■ **Vorgegebener Text**
Große Hoffnungen setzen Verlage und der E-Commerce in die neue Tablet-Geräteklasse, die Apple im April hierzulande mit dem iPad einläuten wird. Für viel Aufregung sorgte dabei die Ankündigung von Apple-Chef Steve Jobs, dass das iPad kein Flash unterstützen wird. Könnte die Werbeindustrie auf den Rich-Media-Quasistandard von Adobe überhaupt verzichten?
Sicherlich wird Apple wie seinerzeit mit dem iPhone abermals seiner Vorreiterrolle gerecht und definiert mit dem iPad eine neue Geräteklasse. Nicht nur der US-Medienberater Martin Langeveld ist der Auffassung, dass die neuen Tablet-Geräte die Medienlandschaft fundamental verändern werden. Martin Nisenholtz von der New York Times spricht gar von einer „neuen Version des digitalen Journalismus“ und meint damit vor allem die neuen Erzählstrukturen, die sich über ein Paid-Content-App realisieren lassen. Aber was ist mit dem Standardinternet, das ein User mit einem iPad ansteuert? Warum verzichtet Apple wie bereits beim iPhone auf eine Flash-Integration?

■ **Übungsdaten**
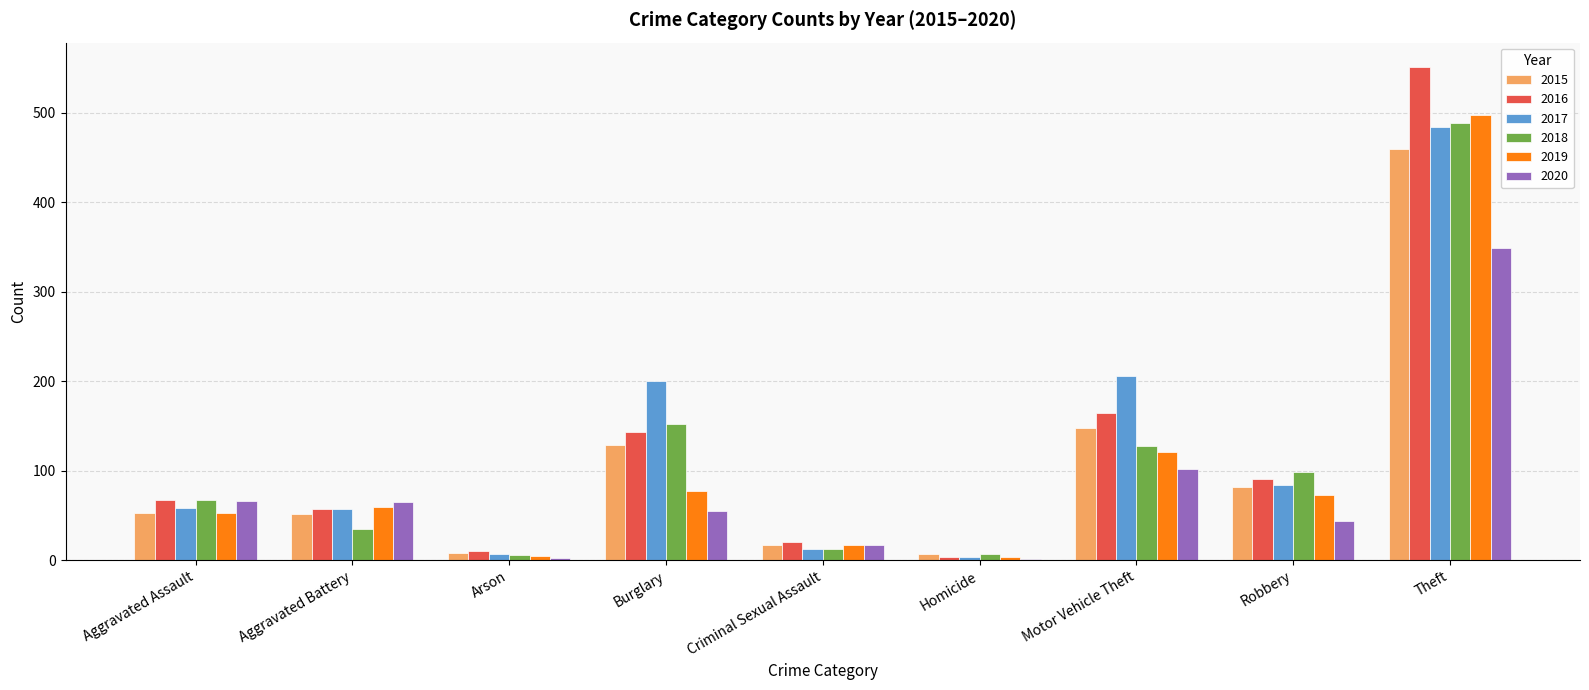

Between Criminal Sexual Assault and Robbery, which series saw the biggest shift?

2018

...

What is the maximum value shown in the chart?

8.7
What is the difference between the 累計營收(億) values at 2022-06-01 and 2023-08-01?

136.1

■ **Material erkunden**
(1) Gib aus dem Text über das iPad und Flash den Abschnitt wörtlich wieder, der mit den Worten „Große Hoffnungen setzen“ beginnt und mit „Adobe überhaupt verzichten?“ schließt.
(2) Suche in den Datensätzen jede Zeile, die das Wort „What“ enthält, und schreibe sie unverändert ab.
Die Datensätze haben mit dem Text über das iPad und Flash nichts zu tun.

■ **Antworten je Aufgabe**
(1)
Große Hoffnungen setzen Verlage und der E-Commerce in die neue Tablet-Geräteklasse, die Apple im April hierzulande mit dem iPad einläuten wird. Für viel Aufregung sorgte dabei die Ankündigung von Apple-Chef Steve Jobs, dass das iPad kein Flash unterstützen wird. Könnte die Werbeindustrie auf den Rich-Media-Quasistandard von Adobe überhaupt verzichten?

(2)
What is the maximum value shown in the chart?
What is the difference between the 累計營收(億) values at 2022-06-01 and 2023-08-01?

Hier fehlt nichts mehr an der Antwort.